YOUR TASK
Every line below that has the string "first" needs to be copied.

Dataset excerpts
◇ ◇ ◇

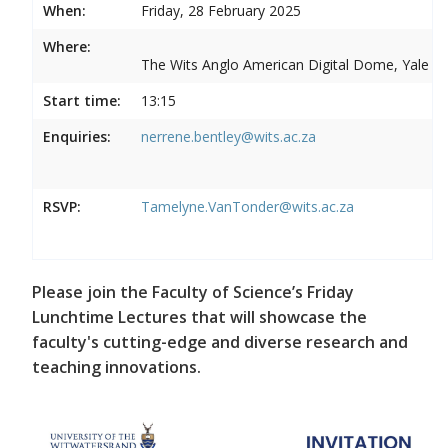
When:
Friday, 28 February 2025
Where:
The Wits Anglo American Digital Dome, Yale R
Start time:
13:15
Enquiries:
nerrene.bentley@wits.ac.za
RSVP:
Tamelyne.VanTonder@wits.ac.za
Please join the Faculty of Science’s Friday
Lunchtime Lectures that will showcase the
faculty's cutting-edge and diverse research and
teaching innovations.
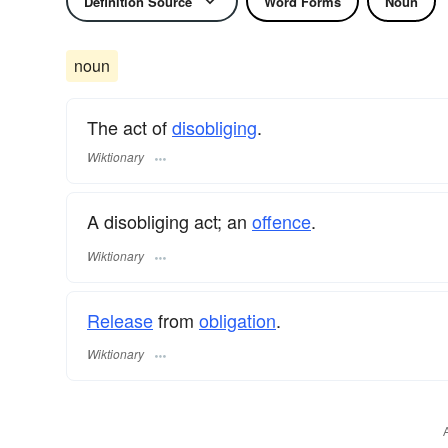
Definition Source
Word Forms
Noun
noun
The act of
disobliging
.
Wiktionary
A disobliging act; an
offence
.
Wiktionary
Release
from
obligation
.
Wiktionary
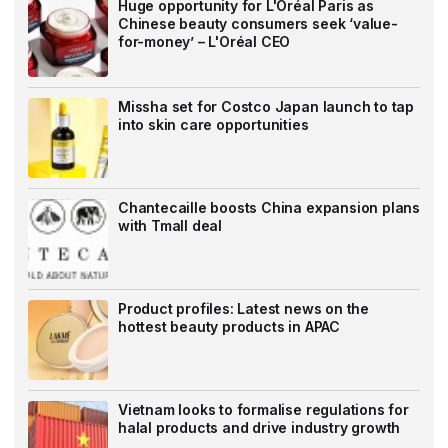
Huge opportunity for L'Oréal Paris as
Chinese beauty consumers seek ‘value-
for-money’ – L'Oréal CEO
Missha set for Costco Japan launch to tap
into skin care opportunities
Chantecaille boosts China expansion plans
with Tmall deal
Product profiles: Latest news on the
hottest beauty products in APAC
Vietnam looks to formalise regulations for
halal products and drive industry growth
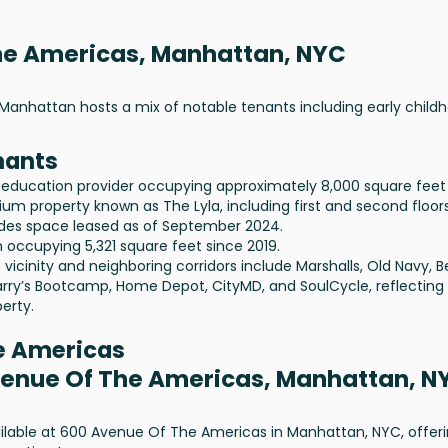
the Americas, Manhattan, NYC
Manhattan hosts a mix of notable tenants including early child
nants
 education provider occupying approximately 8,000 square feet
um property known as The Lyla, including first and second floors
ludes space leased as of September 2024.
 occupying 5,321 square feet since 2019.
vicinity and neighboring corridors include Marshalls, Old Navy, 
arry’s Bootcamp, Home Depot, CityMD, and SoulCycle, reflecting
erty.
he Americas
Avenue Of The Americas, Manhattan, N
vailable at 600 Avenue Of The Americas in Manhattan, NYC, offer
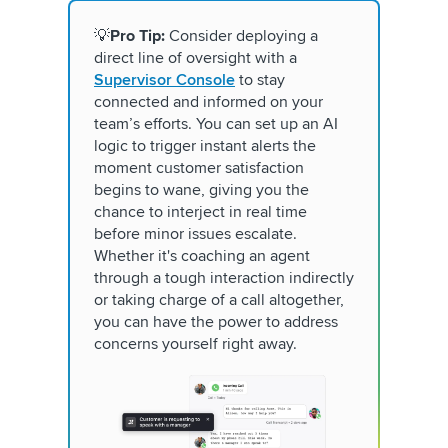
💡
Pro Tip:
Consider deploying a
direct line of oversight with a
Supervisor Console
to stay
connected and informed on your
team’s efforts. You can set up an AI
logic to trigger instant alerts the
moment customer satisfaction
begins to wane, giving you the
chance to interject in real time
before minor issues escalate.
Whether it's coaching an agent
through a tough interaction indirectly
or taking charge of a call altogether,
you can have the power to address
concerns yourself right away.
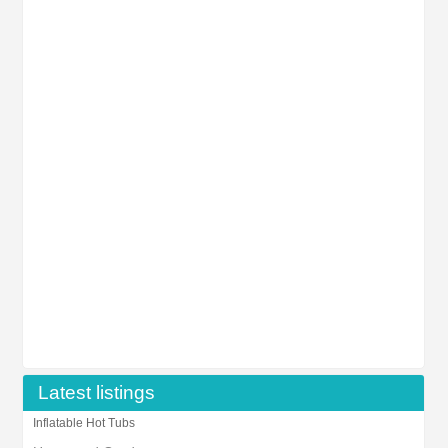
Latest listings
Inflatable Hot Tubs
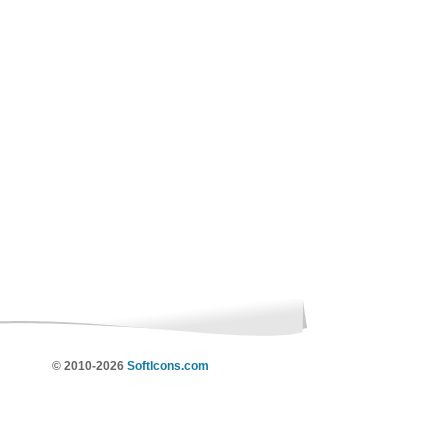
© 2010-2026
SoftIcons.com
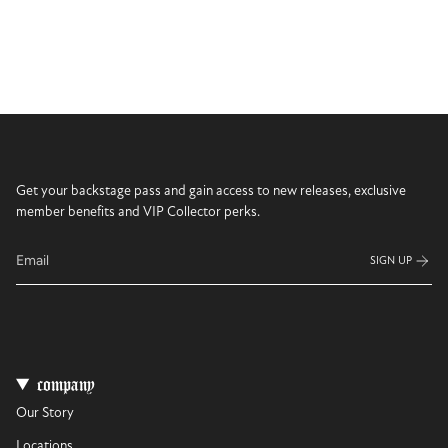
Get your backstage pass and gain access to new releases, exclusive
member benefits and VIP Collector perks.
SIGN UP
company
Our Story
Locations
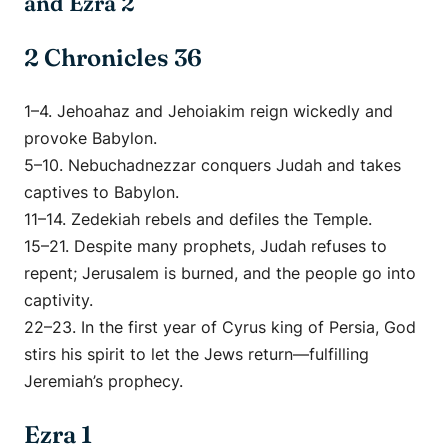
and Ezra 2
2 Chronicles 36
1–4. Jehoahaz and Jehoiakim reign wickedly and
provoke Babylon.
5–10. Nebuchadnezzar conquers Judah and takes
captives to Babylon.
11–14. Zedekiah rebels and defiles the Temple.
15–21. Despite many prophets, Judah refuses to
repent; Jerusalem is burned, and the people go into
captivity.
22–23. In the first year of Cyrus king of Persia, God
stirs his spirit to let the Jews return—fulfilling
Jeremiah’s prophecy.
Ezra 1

◇ ◇ ◇

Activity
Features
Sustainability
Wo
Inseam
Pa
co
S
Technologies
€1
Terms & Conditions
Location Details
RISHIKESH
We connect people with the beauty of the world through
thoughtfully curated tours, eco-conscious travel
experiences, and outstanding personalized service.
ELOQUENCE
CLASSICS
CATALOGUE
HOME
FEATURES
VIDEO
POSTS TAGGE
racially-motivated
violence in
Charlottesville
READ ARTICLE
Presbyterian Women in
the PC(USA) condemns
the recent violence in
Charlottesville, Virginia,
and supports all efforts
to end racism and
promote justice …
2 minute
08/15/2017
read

◇ ◇ ◇

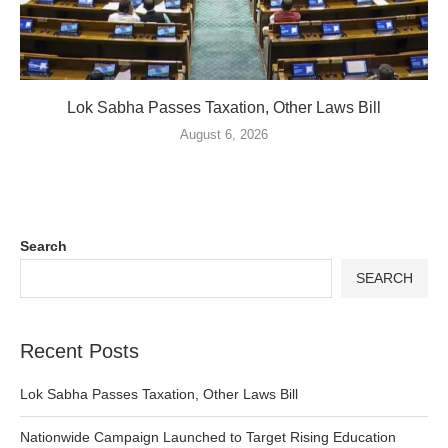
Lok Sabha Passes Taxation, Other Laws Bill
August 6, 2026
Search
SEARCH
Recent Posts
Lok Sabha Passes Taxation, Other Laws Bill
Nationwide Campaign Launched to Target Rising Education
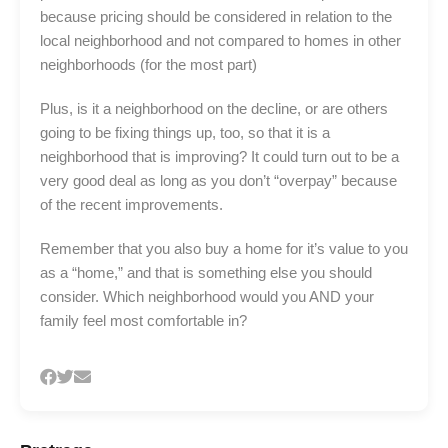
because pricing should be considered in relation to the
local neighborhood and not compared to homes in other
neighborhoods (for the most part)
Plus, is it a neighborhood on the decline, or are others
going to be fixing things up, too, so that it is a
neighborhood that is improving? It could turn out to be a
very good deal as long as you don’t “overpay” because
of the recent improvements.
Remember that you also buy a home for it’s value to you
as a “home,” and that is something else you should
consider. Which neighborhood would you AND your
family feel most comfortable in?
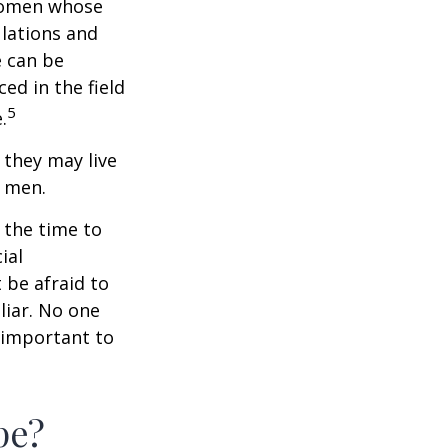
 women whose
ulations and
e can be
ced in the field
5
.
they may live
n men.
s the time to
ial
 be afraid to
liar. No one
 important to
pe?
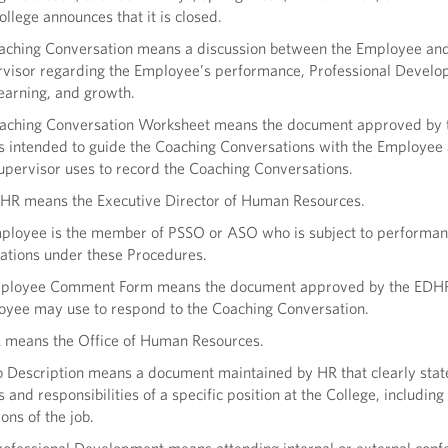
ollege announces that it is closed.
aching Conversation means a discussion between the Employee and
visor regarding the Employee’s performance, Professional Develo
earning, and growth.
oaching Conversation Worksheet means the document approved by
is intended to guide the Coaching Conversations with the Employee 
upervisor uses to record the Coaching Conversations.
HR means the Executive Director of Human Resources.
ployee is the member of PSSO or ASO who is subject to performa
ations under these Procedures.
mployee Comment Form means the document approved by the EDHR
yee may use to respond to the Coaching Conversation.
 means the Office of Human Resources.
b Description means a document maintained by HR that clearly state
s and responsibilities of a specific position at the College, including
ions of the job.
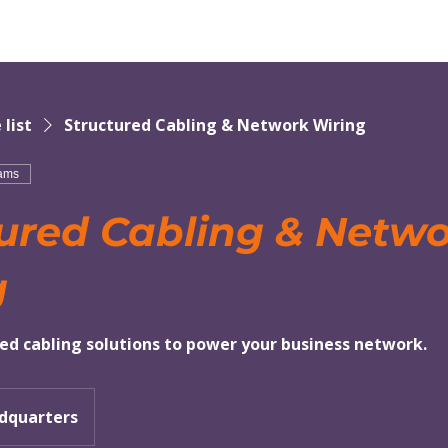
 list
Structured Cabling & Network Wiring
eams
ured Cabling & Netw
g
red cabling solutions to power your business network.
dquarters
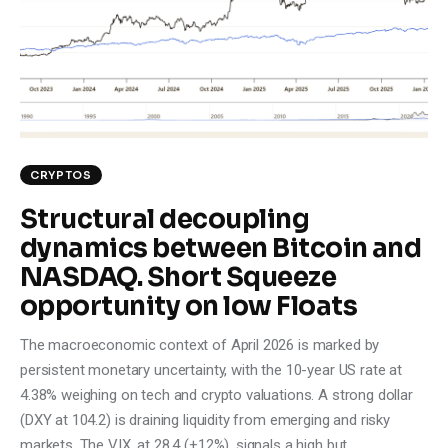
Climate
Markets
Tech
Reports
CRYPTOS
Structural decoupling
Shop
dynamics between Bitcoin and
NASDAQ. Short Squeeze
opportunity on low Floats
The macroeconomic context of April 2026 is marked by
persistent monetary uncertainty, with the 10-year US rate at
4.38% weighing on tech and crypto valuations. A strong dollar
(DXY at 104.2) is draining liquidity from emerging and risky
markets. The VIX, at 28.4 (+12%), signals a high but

◇ ◇ ◇

RESPONSE TO THE TASK
um property known as The Lyla, including first and second floors
22–23. In the first year of Cyrus king of Persia, God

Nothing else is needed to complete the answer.